## Aim
Convert the records, from the start through the line holding "table_cell 0 [406, 618, 632, 675]", inclusive, into a two-column CSV with the header instruction,output and one row for each instruction and its answer. Wrap every field in double quotes and replace line breaks inside a field with spaces.
------------
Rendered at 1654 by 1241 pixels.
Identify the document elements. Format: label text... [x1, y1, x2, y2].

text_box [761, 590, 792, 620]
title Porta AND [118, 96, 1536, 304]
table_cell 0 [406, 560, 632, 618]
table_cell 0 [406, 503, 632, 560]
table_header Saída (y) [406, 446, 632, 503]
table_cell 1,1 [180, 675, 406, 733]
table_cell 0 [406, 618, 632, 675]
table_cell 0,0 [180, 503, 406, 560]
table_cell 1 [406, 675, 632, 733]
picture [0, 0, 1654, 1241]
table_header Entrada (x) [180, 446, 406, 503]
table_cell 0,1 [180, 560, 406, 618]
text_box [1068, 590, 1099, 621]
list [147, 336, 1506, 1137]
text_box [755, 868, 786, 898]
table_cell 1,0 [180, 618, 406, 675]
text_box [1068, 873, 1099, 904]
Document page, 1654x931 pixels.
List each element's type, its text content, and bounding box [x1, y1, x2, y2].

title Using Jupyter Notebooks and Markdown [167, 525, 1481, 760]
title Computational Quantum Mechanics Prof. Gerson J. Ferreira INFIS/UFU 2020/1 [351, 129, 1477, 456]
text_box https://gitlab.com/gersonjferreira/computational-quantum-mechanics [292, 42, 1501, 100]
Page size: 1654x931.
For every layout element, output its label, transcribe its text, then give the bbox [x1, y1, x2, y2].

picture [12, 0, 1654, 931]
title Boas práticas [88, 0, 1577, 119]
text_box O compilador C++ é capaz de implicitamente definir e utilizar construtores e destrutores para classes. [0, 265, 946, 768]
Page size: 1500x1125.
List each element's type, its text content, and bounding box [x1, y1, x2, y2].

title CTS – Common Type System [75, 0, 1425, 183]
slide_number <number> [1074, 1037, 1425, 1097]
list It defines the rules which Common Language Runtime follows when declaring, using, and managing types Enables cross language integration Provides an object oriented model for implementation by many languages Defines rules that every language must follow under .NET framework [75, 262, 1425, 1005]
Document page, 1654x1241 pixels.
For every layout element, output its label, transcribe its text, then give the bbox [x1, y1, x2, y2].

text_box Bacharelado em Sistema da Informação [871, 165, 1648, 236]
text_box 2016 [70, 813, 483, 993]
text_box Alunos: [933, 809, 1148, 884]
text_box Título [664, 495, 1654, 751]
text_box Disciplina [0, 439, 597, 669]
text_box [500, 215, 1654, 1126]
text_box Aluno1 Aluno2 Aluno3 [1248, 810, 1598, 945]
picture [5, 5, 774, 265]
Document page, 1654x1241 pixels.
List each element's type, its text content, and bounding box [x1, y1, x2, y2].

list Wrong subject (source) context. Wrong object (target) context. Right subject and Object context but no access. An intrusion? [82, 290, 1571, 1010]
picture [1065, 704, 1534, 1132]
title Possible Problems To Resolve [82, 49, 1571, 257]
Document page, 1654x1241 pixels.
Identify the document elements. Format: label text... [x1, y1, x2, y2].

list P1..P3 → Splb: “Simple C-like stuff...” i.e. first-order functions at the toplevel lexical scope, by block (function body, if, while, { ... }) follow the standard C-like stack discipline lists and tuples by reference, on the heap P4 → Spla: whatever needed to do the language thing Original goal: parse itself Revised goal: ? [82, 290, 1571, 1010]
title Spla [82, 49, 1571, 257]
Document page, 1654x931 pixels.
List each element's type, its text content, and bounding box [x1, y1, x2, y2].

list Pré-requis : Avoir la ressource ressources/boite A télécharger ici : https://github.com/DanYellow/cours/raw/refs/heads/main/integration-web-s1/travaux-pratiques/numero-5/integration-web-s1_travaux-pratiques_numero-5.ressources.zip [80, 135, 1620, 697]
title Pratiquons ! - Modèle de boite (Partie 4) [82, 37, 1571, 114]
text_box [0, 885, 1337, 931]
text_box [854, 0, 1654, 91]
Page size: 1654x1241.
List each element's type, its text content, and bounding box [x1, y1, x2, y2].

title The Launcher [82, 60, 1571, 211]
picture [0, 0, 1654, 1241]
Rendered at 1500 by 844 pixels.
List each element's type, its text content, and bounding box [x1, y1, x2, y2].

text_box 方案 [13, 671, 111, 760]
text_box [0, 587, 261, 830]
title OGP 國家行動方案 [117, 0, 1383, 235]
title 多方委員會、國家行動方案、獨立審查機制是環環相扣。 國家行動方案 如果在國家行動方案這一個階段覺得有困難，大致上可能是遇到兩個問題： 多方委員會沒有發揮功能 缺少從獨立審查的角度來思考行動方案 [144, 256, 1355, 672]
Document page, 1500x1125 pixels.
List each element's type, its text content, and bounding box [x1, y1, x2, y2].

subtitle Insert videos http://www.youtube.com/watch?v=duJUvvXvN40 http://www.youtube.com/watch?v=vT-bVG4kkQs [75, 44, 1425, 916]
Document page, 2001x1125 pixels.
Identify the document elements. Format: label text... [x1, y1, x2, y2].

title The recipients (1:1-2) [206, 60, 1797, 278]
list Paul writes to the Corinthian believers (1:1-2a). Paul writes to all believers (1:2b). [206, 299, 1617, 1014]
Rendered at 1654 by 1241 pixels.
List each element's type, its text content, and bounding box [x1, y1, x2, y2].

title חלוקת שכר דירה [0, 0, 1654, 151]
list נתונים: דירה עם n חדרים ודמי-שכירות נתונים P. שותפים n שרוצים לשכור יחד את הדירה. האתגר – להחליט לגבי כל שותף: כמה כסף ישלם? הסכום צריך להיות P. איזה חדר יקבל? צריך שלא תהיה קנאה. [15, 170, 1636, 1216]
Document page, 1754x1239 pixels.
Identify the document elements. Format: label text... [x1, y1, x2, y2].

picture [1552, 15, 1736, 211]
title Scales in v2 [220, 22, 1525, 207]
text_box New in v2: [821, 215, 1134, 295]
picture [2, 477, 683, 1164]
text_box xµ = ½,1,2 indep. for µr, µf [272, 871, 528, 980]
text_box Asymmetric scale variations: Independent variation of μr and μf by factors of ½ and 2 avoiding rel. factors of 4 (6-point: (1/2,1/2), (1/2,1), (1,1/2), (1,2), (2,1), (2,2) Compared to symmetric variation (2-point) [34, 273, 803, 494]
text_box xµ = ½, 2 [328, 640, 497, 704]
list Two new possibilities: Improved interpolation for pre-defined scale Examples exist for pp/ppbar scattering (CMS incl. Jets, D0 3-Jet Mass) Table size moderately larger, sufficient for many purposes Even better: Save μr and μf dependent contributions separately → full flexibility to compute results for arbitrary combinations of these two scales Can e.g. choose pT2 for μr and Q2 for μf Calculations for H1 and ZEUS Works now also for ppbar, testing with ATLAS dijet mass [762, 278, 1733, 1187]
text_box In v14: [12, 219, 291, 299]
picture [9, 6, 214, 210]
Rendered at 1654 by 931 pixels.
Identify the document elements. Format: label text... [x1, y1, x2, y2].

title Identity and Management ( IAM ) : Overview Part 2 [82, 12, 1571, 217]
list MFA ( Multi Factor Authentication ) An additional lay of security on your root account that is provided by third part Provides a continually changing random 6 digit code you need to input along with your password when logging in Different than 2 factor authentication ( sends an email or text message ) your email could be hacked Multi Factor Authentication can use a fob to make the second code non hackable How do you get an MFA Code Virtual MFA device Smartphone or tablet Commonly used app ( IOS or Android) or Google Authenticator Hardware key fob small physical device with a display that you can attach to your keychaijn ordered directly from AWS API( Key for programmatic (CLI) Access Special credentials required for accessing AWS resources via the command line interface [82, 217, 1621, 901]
------------
## Response to the exercise
instruction,output
"Rendered at 1654 by 1241 pixels. Identify the document elements. Format: label text... [x1, y1, x2, y2].","text_box [761, 590, 792, 620] title Porta AND [118, 96, 1536, 304] table_cell 0 [406, 560, 632, 618] table_cell 0 [406, 503, 632, 560] table_header Saída (y) [406, 446, 632, 503] table_cell 1,1 [180, 675, 406, 733] table_cell 0 [406, 618, 632, 675]"